Problem to solve
Could you restate every entry word for word, leaving the pictures out?

------------------------

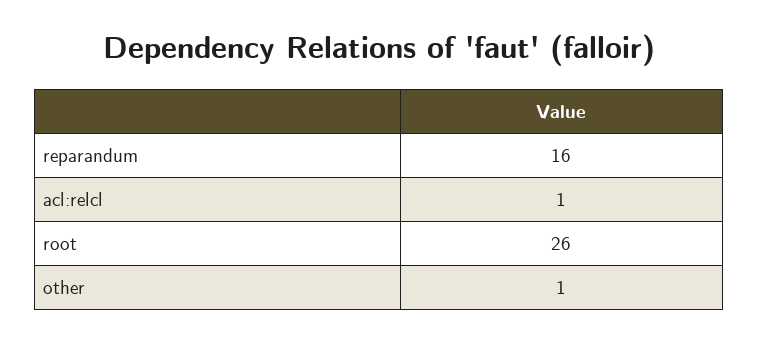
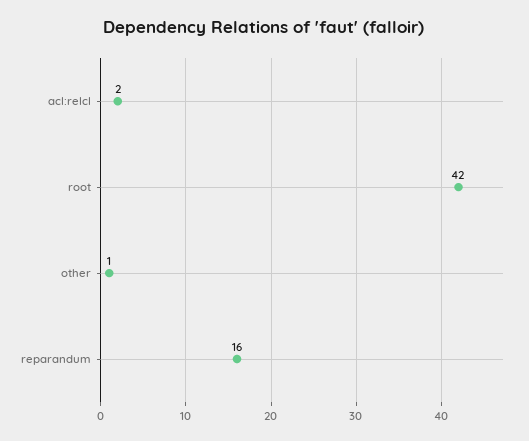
acl:relcl: 1 -> 2
root: 26 -> 42

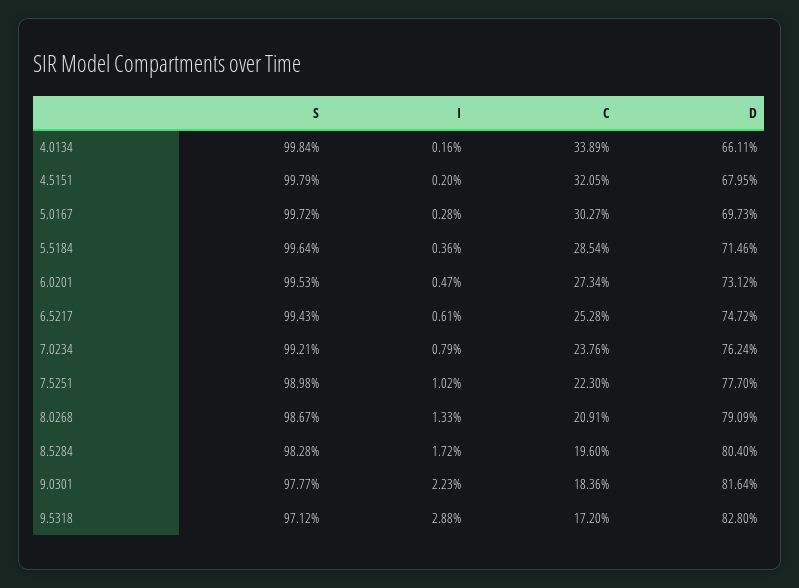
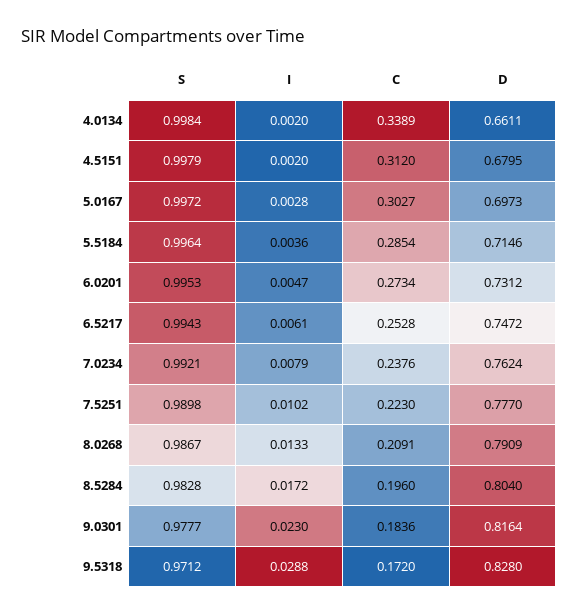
I, 4.0134: 0.0016 -> 0.002
C, 4.5151: 0.3205 -> 0.312
I, 9.0301: 0.0223 -> 0.023

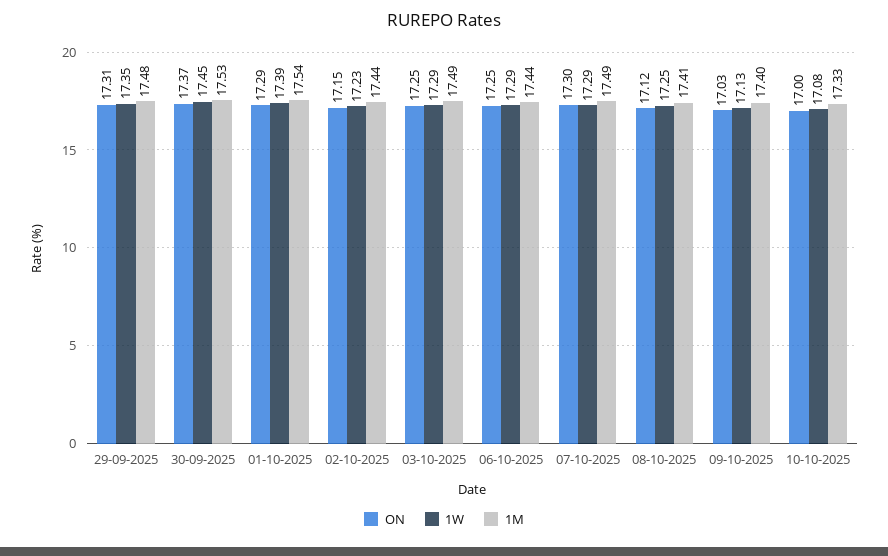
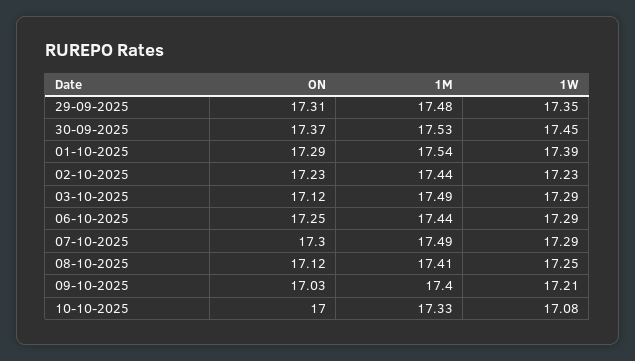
ON, 02-10-2025: 17.15 -> 17.23
ON, 03-10-2025: 17.25 -> 17.12
1W, 09-10-2025: 17.13 -> 17.21

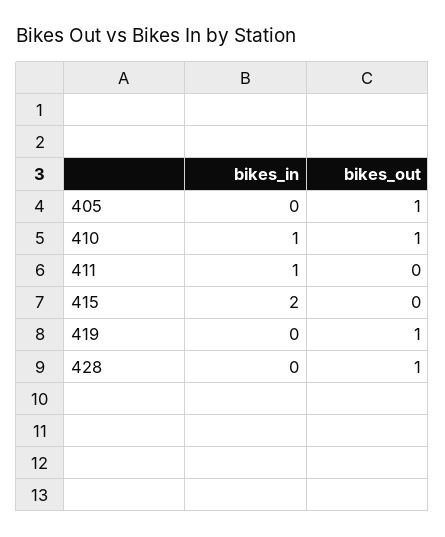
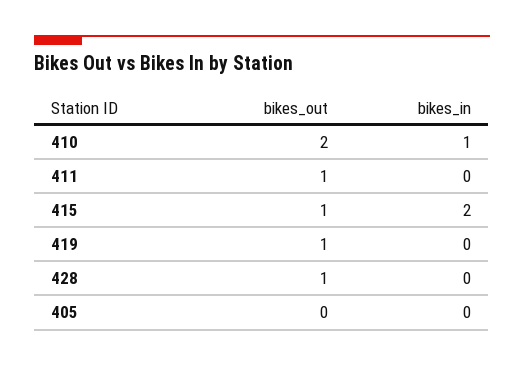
bikes_out, 405: 1 -> 0
bikes_out, 410: 1 -> 2
bikes_in, 411: 1 -> 0
bikes_out, 411: 0 -> 1
bikes_out, 415: 0 -> 1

------------------------

Exercise answer
acl:relcl: 1 -> 2
root: 26 -> 42

I, 4.0134: 0.0016 -> 0.002
C, 4.5151: 0.3205 -> 0.312
I, 9.0301: 0.0223 -> 0.023

ON, 02-10-2025: 17.15 -> 17.23
ON, 03-10-2025: 17.25 -> 17.12
1W, 09-10-2025: 17.13 -> 17.21

bikes_out, 405: 1 -> 0
bikes_out, 410: 1 -> 2
bikes_in, 411: 1 -> 0
bikes_out, 411: 0 -> 1
bikes_out, 415: 0 -> 1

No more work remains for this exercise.